A good attack scenario will test different populations, from those with
experience, to novices and across organizational domains.  In addition, the
tests need to be on-going in reflecting new phishing styles and trends, so
that you learn the level of susceptibility as conditions change.  Finally,
you need to know what is meant by a successful phishing attack, i.e. some
companies identify that as a user taking any action in response to the
e-mail, while others only count those who go on to actually click on the
link.  I have opened many e-mails that did not seem like phishing going in,
until I saw the entire message.  Then I closed and deleted it.  So, in one
case my actions would have counted me as a victim, while the other would not
have.  With all of the above in mind, the phishing numbers that I have herd,
where the user actually follows through the link are between 3% and 7%, with
7% being well on the high side.

Anyway, the reality is that once the attacks are generally successful within
an important target population, the difference between 5% and 15% is almost
meaningless.  The hackers will not need to exploit everyone who responds.
They only need a few key accounts and they are off to the races.  That is
why it is so critical to define what you need to protect, who your most
critical population is and what are the likely impacts, before implementing
a solution.  Then it comes down to reducing exposure, monitoring and, most
importantly, staying up to date with the evolving scams.  So, in this
context, products that promise a solution generally are only a potential
part of the solution.

Ozzie Paez
SSE/SAIC
303-332-5363

-----Original Message-----
From: The EDUCAUSE Security Constituent Group Listserv
[mailto:SECURITY () LISTSERV EDUCAUSE EDU] On Behalf Of Steve Romig
Sent: Tuesday, December 01, 2009 8:47 AM
To: SECURITY () LISTSERV EDUCAUSE EDU
Subject: Re: [SECURITY] Faculty Acceptance of Security Awareness Education?

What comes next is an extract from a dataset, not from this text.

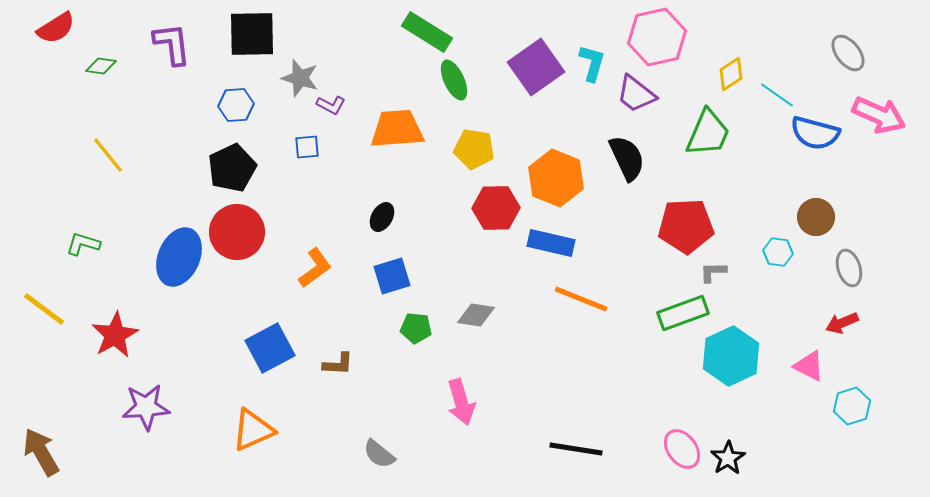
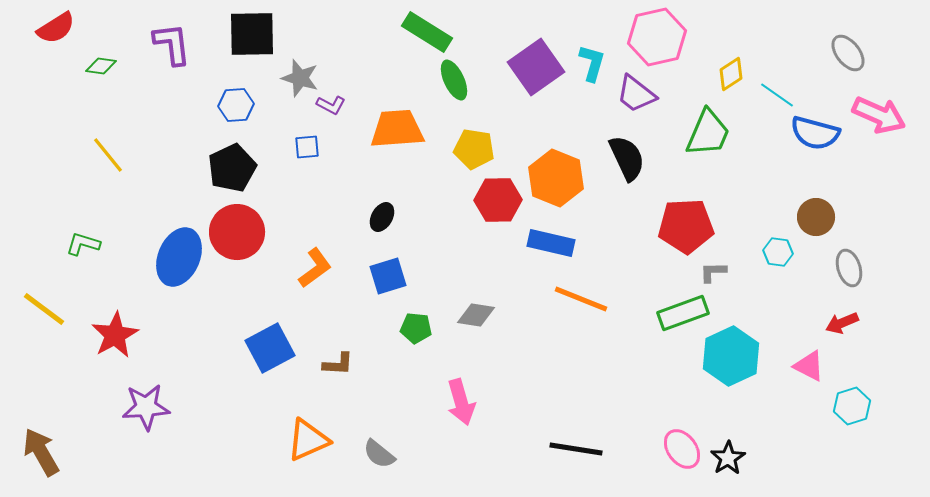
red hexagon at (496, 208): moved 2 px right, 8 px up
blue square at (392, 276): moved 4 px left
orange triangle at (253, 430): moved 55 px right, 10 px down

On Nov 30, 2009, at 12:07 PM, Matthew Wollenweber wrote:
I'm friends with the phishme guys and the metrics they have are 25%
of people fall for unsophisticated attacks and 75% fall for
sophisticated attacks.

If that's true, then wow.

Does anyone know of any actual studies about response rates to
phishing attacks and effectiveness of training (or for social
engineering attacks in general)?  I've got a friend in the consulting
business who does phishing attacks for the banking industry, and he
claims a 7% pre-training response rate for semi-sophisticated attacks
(some effort made to make the phish look credible - attaching names of
actual bank execs, use the bank's name in the email, no spelling/
grammar mistakes, etc.)

7% is a far cry from even 25%, let alone 75%.  I've heard other
numbers from other people, and I don't have any grounds to disbelieve
any of them (and they could all be true in their own contexts, anyway).